The criterion for similarity of outcomes was based on the posterior medians from the AOSD study and the predicted 95% credible interval of the sJIA studies. The similarity of outcomes could have been assessed by alternative criteria, for example, a criterion by Box [16]. However, an approach which could be graphically illustrated by forest plots and 95% credible intervals (Fig. 1) was preferred.
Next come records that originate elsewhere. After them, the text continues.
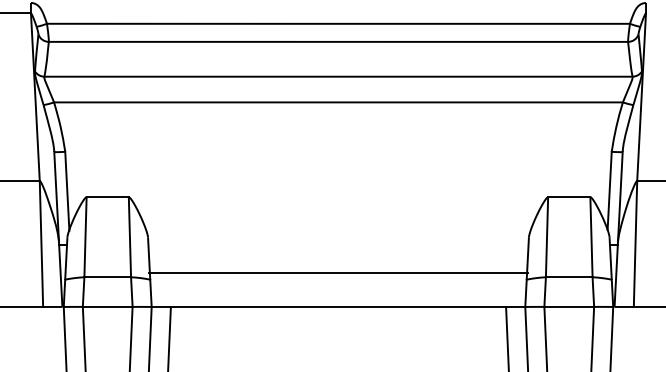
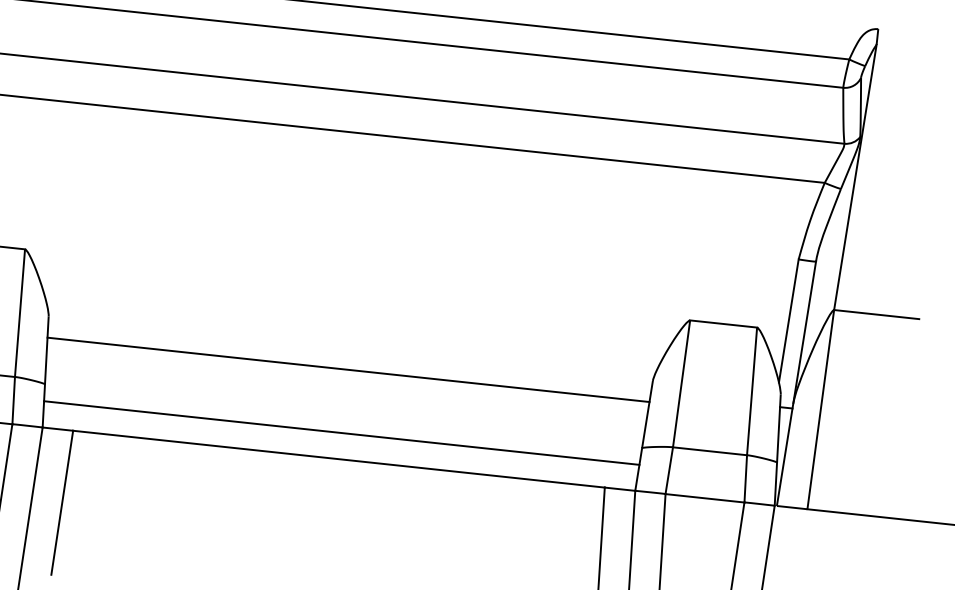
line: (338, 272) -> (348, 369), moved
line: (338, 290) -> (341, 433), added

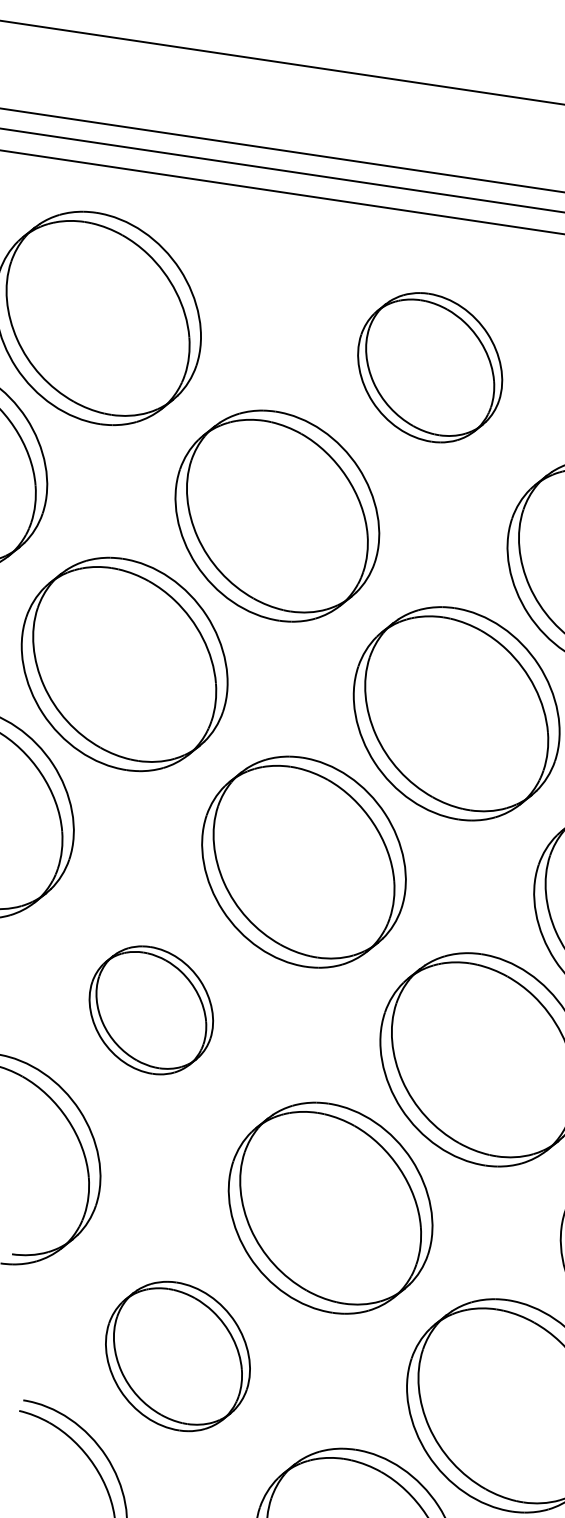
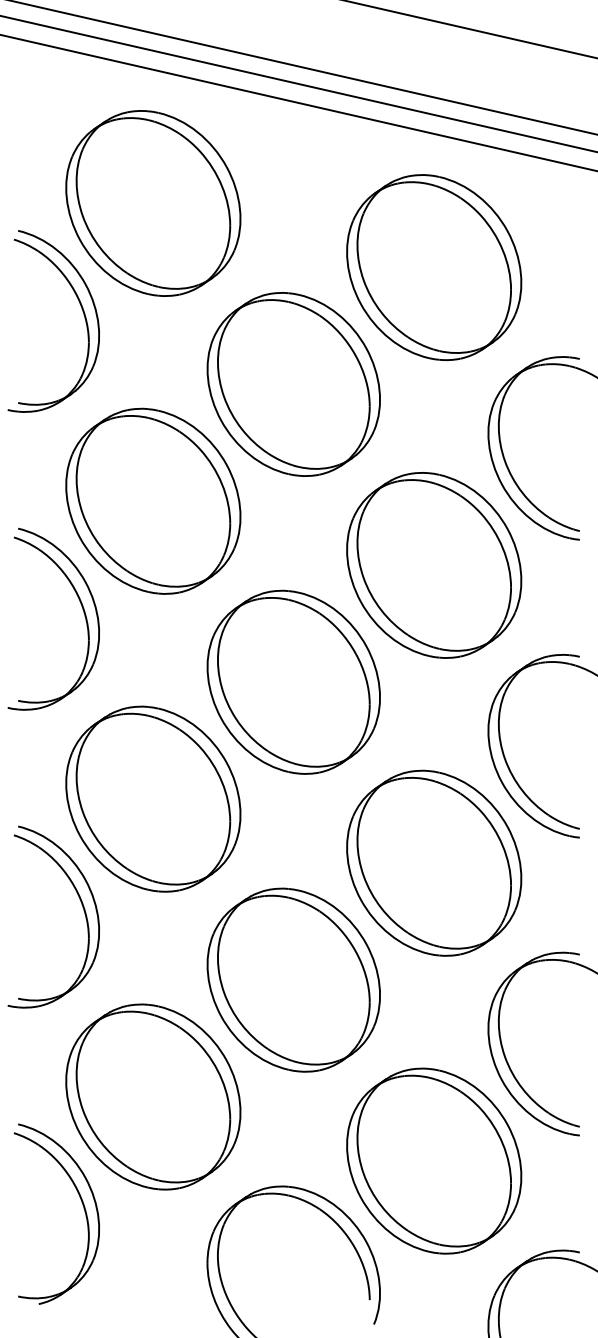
part: (430, 367) -> (434, 267), size x1.43
part: (151, 1009) -> (153, 798), size x1.67
part: (178, 1355) -> (153, 1096), size x1.43

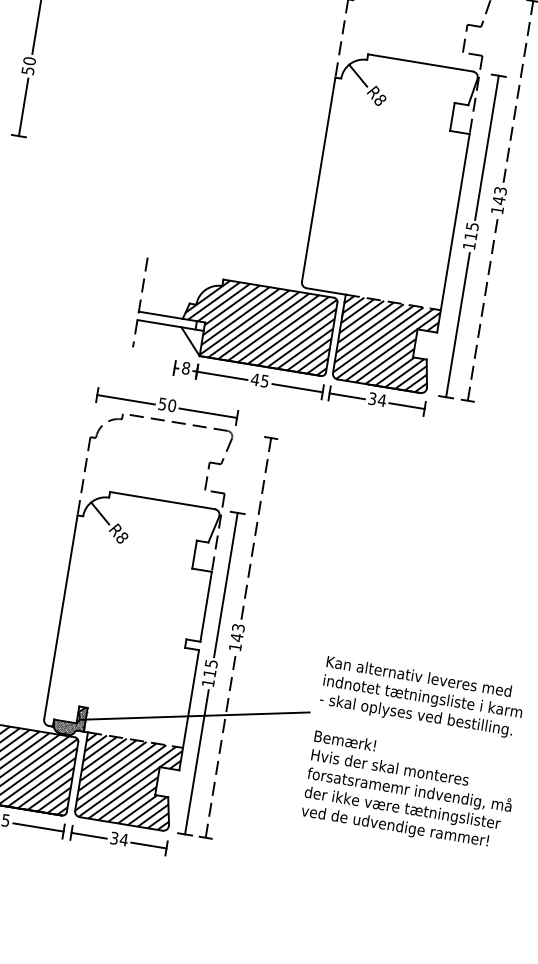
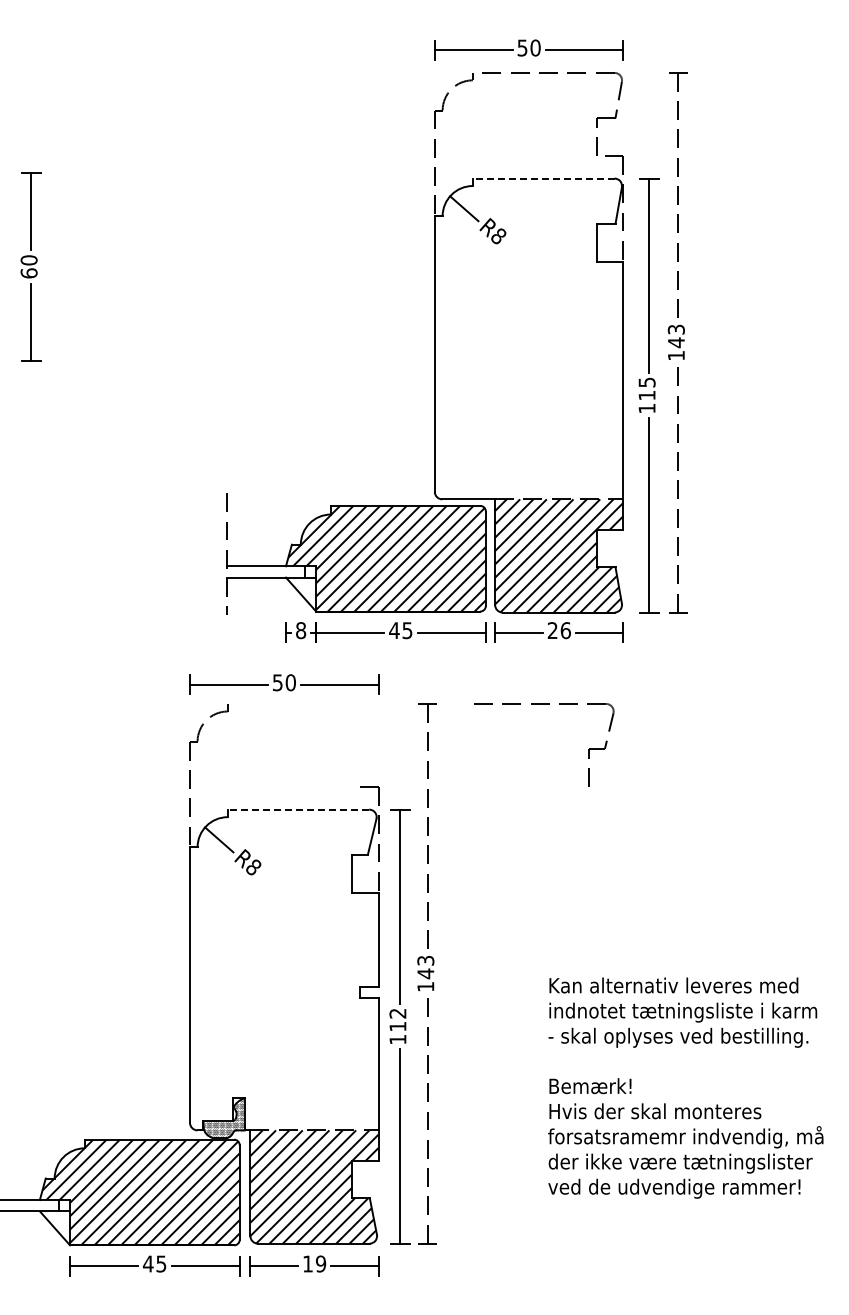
line: (420, 62) -> (543, 178), solid -> dashed
text: (27, 70) -> (28, 273), 50 -> 60
text: (377, 399) -> (559, 630), 34 -> 26
part: (181, 423) -> (544, 704), moved
line: (162, 500) -> (298, 809), solid -> dashed
text: (211, 663) -> (397, 1013), 115 -> 112
line: (194, 715) -> (387, 1085), removed
text: (119, 838) -> (314, 1263), 34 -> 19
Within the US Food and Drug Administration, the Center for Devices and Radiologic Health have issued a formal guidance document encouraging submissions of new products using a Bayesian approach as the definitive analysis to support decision-making. Although the Center for Drug Evaluation and Research has issued no guidance on Bayesian approaches, there are several areas where Bayesian approaches are emerging, including rare diseases [11].

The results of the population PKPD analyses for binary variables (adapted ACR30 response and absence of fever) are not reported in this publication due to the nature of binary endpoints and associated small sample size, resulting in wide confidence intervals in the estimated response rates for each concentration category, making comparisons difficult. For the other endpoints, the PKPD relationships showed a slightly reduced response in patients with AOSD but were considered overall similar across age groups. These analyses also indicated that no relevant therapeutic benefit can be expected from a canakinumab dose increase in patients with AOSD.

Conclusion

The analyses described in this publication support the similarity of clinical outcomes following treatment with canakinumab across patients with AOSD or sJIA. As it is well accepted that sJIA and AOSD are part of the Still’s disease continuum, the results presented here are clinically meaningful and further support the efficacy of canakinumab in patients with AOSD.